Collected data
──────

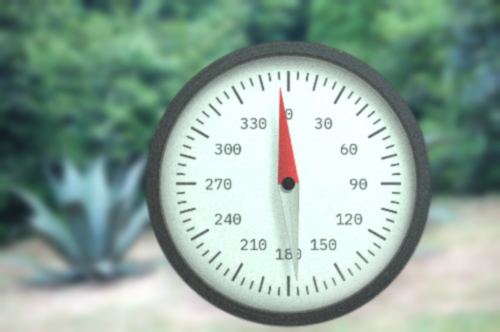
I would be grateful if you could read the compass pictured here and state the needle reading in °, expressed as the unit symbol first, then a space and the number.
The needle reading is ° 355
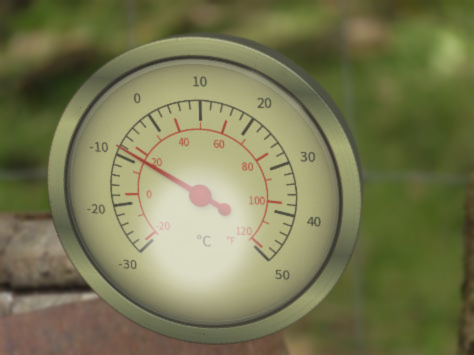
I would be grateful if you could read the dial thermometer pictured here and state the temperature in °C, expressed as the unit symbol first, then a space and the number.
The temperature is °C -8
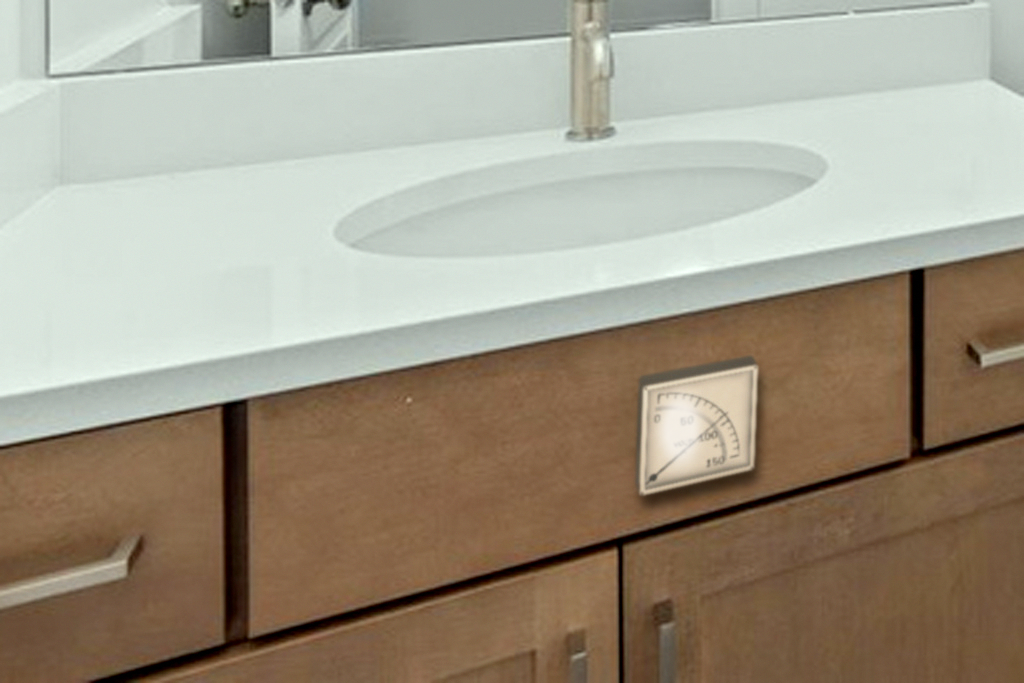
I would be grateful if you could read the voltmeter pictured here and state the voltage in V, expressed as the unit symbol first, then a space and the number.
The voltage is V 90
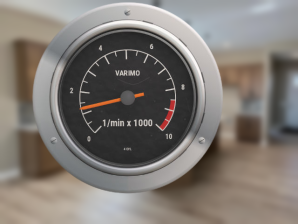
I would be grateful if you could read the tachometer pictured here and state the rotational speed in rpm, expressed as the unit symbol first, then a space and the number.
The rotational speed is rpm 1250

──────

- [Exercise brief]:
Revise the part of the material running from the line containing "I would be grateful if you could read the voltmeter" through the end of the material, replacing "pictured here" with "shown" and changing nothing else. Leave the pictures out of your answer.

- [Response to the exercise]:
I would be grateful if you could read the voltmeter shown and state the voltage in V, expressed as the unit symbol first, then a space and the number.
The voltage is V 90
I would be grateful if you could read the tachometer shown and state the rotational speed in rpm, expressed as the unit symbol first, then a space and the number.
The rotational speed is rpm 1250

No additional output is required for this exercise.